Some might say calling Ghostwire a Far Cry game is reductive. I say it’s almost exactly that and I’m right. You explore an open-world that gradually opens up the more towers more Torrii gates you cleanse. The game is a sneaky-shooty first person game with skill trees. You’re expected to prioritize stealth, which is little more than sneaking behind demons and knifing them purging them.

As far as the combat goes, it’s not great. Instead of guns, you get to switch between spells based on the elements: fire, water, and wind. (You also get a bow which is used more to solve puzzles, by which I mean “hit the Tab key and shoot the glowy thing.”) Enemies are spongy and generally annoying to kill. There isn’t any sort of good feedback system to let the player feel like they're doing damage. In other words, shooting a wall feels no different than shooting an enemy. The handplay (?) looks impressive but on PC it feels slightly cumbersome and mind-numbing. Which is strange because both of Tango's previous games, The Evil Within 1 & 2, have decent mechanical tightness and responsive controls, at least compared to this.

Additionally, Ghostwire has a little bit of gameplay where you need to wave your character's hands in a certain pattern by tracing a line.
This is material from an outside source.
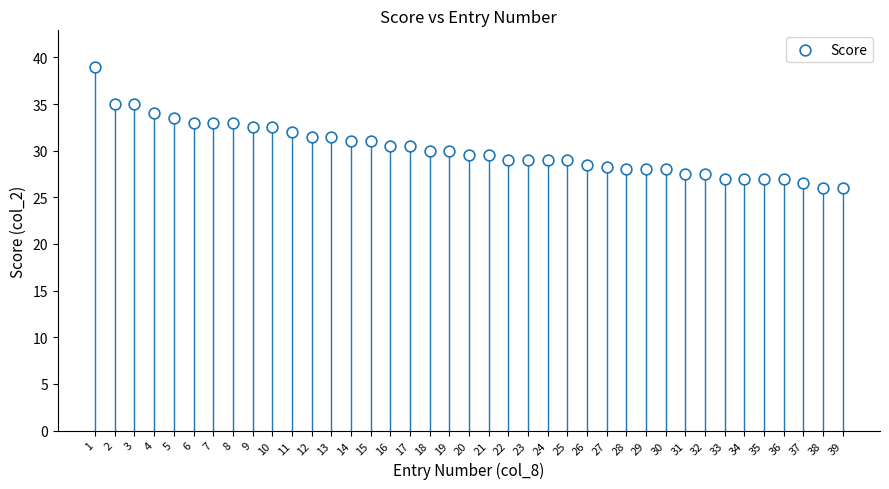

What is the range of X values (max minus min)?

38.0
This straight up sucks and I bet a lot of it is lost on PC because I imagine this is mostly to show off the DualSense features but either way, you can tell the team knew this wouldn't translate well because they let you skip it entirely by holding down Tab.

The upgrades serve a wide variety of functions and I don’t mean this in the way you think. Ideally, progressing through skill trees should allow an invested player to take their style of play to the next level. Not so in Ghostwire. In this game, upgrades mostly serve to reduce stupid bullshit present in gameplay. For example, going to a location to cleanse it or pulling a core out of an enemy by holding down the right button is not interesting. Ghostwire lets you put points in reducing the time you need to hold down a button in certain situations out of and in combat. Why include padding like this in the first place when a real improvement, as an example, using melee to rip enemy cores out is worth the same amount of skill points?

Aside from the usual open-world bullshit that comes with games like these (boring side missions, a trash mountain’s worth of collectibles, and a brief super vision power that shows you where everything in your near vicinity is), Ghostwire is probably one of the easiest games to play. Money and ammo are aplenty. Even moreso if you collect the random spirits floating around in the open world and during missions to gain a massive amount of XP.

Ghostwire is frustrating because there’s some depth and cleverness to the way it combines modern day neon glitz of Tokyo with Japanese folklore and mythology yet all of it is trapped in this boring and sluggish game. Everything feels safe and inoffensive and there's a severe lack of imagination in the game design.

Lastly, I found that the game ran smoothly. I'm on an RTX 2060, 2666 mhz 16 gb of RAM and a 9th gen Intel i7 CPU.
 
Last edited:

Nifft Batuff

Prophet
Joined
Nov 14, 2018
Messages
3,566
It's noteworthy that it is 2022 and this game is not a prequel/sequel/remaster.